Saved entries

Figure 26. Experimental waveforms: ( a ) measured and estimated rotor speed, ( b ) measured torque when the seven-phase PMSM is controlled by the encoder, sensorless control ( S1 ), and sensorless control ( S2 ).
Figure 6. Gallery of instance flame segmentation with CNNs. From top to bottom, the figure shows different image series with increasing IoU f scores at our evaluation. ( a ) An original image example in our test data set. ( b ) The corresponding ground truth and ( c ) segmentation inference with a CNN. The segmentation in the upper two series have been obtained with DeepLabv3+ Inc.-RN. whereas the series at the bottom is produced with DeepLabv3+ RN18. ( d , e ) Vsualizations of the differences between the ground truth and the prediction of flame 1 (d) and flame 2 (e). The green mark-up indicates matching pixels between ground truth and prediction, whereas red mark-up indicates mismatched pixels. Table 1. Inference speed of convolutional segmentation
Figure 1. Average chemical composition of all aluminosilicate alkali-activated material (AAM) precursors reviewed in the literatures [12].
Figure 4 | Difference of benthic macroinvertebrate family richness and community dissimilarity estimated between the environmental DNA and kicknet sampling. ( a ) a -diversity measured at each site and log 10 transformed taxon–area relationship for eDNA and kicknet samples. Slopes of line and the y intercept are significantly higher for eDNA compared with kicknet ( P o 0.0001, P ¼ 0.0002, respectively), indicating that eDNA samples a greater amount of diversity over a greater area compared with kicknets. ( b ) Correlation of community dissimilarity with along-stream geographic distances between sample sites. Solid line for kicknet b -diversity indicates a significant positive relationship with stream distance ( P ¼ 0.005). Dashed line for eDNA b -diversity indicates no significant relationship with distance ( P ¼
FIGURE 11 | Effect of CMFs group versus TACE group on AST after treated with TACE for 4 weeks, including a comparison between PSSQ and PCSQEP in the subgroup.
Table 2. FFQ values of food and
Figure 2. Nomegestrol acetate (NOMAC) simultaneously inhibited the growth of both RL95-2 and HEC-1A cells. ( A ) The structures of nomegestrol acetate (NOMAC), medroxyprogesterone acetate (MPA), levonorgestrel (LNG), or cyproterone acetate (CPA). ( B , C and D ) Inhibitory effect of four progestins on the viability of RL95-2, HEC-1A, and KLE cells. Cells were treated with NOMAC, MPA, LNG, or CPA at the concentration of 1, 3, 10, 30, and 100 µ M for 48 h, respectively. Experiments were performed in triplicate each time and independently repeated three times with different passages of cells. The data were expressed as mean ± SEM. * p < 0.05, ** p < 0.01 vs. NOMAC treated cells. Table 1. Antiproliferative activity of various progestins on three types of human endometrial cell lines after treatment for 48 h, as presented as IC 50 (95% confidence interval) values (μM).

## What to produce
Output the records above in full, with nothing altered.

## Solution below
Figure 26. Experimental waveforms: ( a ) measured and estimated rotor speed, ( b ) measured torque when the seven-phase PMSM is controlled by the encoder, sensorless control ( S1 ), and sensorless control ( S2 ).
Figure 6. Gallery of instance flame segmentation with CNNs. From top to bottom, the figure shows different image series with increasing IoU f scores at our evaluation. ( a ) An original image example in our test data set. ( b ) The corresponding ground truth and ( c ) segmentation inference with a CNN. The segmentation in the upper two series have been obtained with DeepLabv3+ Inc.-RN. whereas the series at the bottom is produced with DeepLabv3+ RN18. ( d , e ) Vsualizations of the differences between the ground truth and the prediction of flame 1 (d) and flame 2 (e). The green mark-up indicates matching pixels between ground truth and prediction, whereas red mark-up indicates mismatched pixels. Table 1. Inference speed of convolutional segmentation
Figure 1. Average chemical composition of all aluminosilicate alkali-activated material (AAM) precursors reviewed in the literatures [12].
Figure 4 | Difference of benthic macroinvertebrate family richness and community dissimilarity estimated between the environmental DNA and kicknet sampling. ( a ) a -diversity measured at each site and log 10 transformed taxon–area relationship for eDNA and kicknet samples. Slopes of line and the y intercept are significantly higher for eDNA compared with kicknet ( P o 0.0001, P ¼ 0.0002, respectively), indicating that eDNA samples a greater amount of diversity over a greater area compared with kicknets. ( b ) Correlation of community dissimilarity with along-stream geographic distances between sample sites. Solid line for kicknet b -diversity indicates a significant positive relationship with stream distance ( P ¼ 0.005). Dashed line for eDNA b -diversity indicates no significant relationship with distance ( P ¼
FIGURE 11 | Effect of CMFs group versus TACE group on AST after treated with TACE for 4 weeks, including a comparison between PSSQ and PCSQEP in the subgroup.
Table 2. FFQ values of food and
Figure 2. Nomegestrol acetate (NOMAC) simultaneously inhibited the growth of both RL95-2 and HEC-1A cells. ( A ) The structures of nomegestrol acetate (NOMAC), medroxyprogesterone acetate (MPA), levonorgestrel (LNG), or cyproterone acetate (CPA). ( B , C and D ) Inhibitory effect of four progestins on the viability of RL95-2, HEC-1A, and KLE cells. Cells were treated with NOMAC, MPA, LNG, or CPA at the concentration of 1, 3, 10, 30, and 100 µ M for 48 h, respectively. Experiments were performed in triplicate each time and independently repeated three times with different passages of cells. The data were expressed as mean ± SEM. * p < 0.05, ** p < 0.01 vs. NOMAC treated cells. Table 1. Antiproliferative activity of various progestins on three types of human endometrial cell lines after treatment for 48 h, as presented as IC 50 (95% confidence interval) values (μM).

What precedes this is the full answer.